■ Texte fourni:
Au Central Perk pékinois…

J’ai rencontré mademoiselle Lin dans un café plutôt original, caché au 6e étage d’un immeuble de bureaux, dans le district de Chaoyang, à l’intérieur du deuxième périphérique.

On y boit un grande tasse de cappucino à 25 yuans, un part de cheesecake à 15 yuans. Sur l’assiette en porcelaine, la jeune serveuse en sweat violet a dessiné “Friends” au sirop de chocolat. D’après son badge, il est écrit “Gunther” du nom du manager du Central Perk. Toute ressemblance avec une série télévisée américaine n’est pas totalement fortuite. Les jeunes Pékinois viennent ici pour écouter et baragouiner un peu d’anglais.

Yu Lin est une demoiselle ordinaire, 18 ans. Une vie d’ado insouciante, pas très exaltante, avec petit copain, copines et smartphone Nokia dernier cri posé ostensiblement près de son mug coloré.  Yu Lin est étudiante à  l’Université de Communication de Pékin. Elle a de bons résultats. Et vit sur le campus, au dortoir. Obligatoire.

Plus tard, elle espère devenir une “office lady” à la cctv, la télévision nationale. Une journaliste? Une présentatrice? Une productrice? “No, no office lady” insiste-elle en anglais. Bon.

Yu Lin s’abreuve de séries américaines en version sous titrée, sur les conseils de son professeur d’anglais. Son campus lui prête un appareil photo reflex à l’année (Canon 550D), dont elle se sert surtout pour photographier son quotidien: ses copines aux grimaces de manga ou arborant un “V” de la main gauche ou de la main droite. Son copain bombant le torse à la table d’un KFC. Sa mère, 42 ans, la peau nacrée et habillée branchées. Devant l’objectif de Yu Lin, elle posait comme une gamine, dans le salon.

■ Jeu de données:
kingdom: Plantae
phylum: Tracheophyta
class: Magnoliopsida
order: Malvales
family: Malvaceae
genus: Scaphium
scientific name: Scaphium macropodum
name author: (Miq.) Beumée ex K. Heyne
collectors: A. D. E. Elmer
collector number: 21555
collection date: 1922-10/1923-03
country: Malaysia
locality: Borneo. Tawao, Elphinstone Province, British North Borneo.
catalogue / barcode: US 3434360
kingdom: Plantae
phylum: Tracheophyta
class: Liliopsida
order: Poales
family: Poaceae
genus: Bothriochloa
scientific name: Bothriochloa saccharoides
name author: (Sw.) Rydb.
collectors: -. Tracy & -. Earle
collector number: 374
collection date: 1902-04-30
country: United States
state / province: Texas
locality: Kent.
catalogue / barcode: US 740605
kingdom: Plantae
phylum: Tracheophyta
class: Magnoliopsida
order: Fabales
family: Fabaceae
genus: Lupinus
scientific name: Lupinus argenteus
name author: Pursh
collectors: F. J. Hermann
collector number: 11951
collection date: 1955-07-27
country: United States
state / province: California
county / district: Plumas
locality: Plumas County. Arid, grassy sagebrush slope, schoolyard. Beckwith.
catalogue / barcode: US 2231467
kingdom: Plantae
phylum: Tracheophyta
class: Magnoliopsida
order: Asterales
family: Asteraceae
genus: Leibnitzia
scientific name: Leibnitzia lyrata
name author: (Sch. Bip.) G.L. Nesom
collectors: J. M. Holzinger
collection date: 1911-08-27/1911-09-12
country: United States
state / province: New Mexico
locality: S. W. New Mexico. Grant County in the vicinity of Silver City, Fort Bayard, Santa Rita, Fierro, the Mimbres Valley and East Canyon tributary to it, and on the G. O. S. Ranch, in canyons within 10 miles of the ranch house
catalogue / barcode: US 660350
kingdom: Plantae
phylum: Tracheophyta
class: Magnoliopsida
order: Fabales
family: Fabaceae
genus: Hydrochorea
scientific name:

■ Présentation de l’exercice: Prolongez le portrait de Yu Lin, rencontrée dans un café pékinois, en reprenant juste après sa dernière phrase.

■ Réponse:
Yu Lin est originaire de Shenyang, la capitale du Liaoning, une province industrielle au Nord-Est de la Chine. Le Liaoning partage une large frontière avec la Corée du Nord.

Son papa, dit-elle, est un fonctionnaire haut-placé du gouvernement local. Sa maman est une mère au foyer. A l’évidence, les revenus “gris” du paternel permettent un train de vie aisé à toute la famille. “Après s’être beaucoup occupée de moi, ma maman fait du shopping, du fitness avec ses copines“, dit Yu Lin avec un sourire béat. Son père ne figure sur aucune des images. “Il est rarement à la maison et refuse d’être photographié, même par sa fille“.

L’année prochaine, Yu Lin ira étudier au Canada, Montréal.  A bien des égards, Yu Lin est un exemple de la jeunesse privilégiée chinoise, souvent la cible de critiques sur la toile chinoise.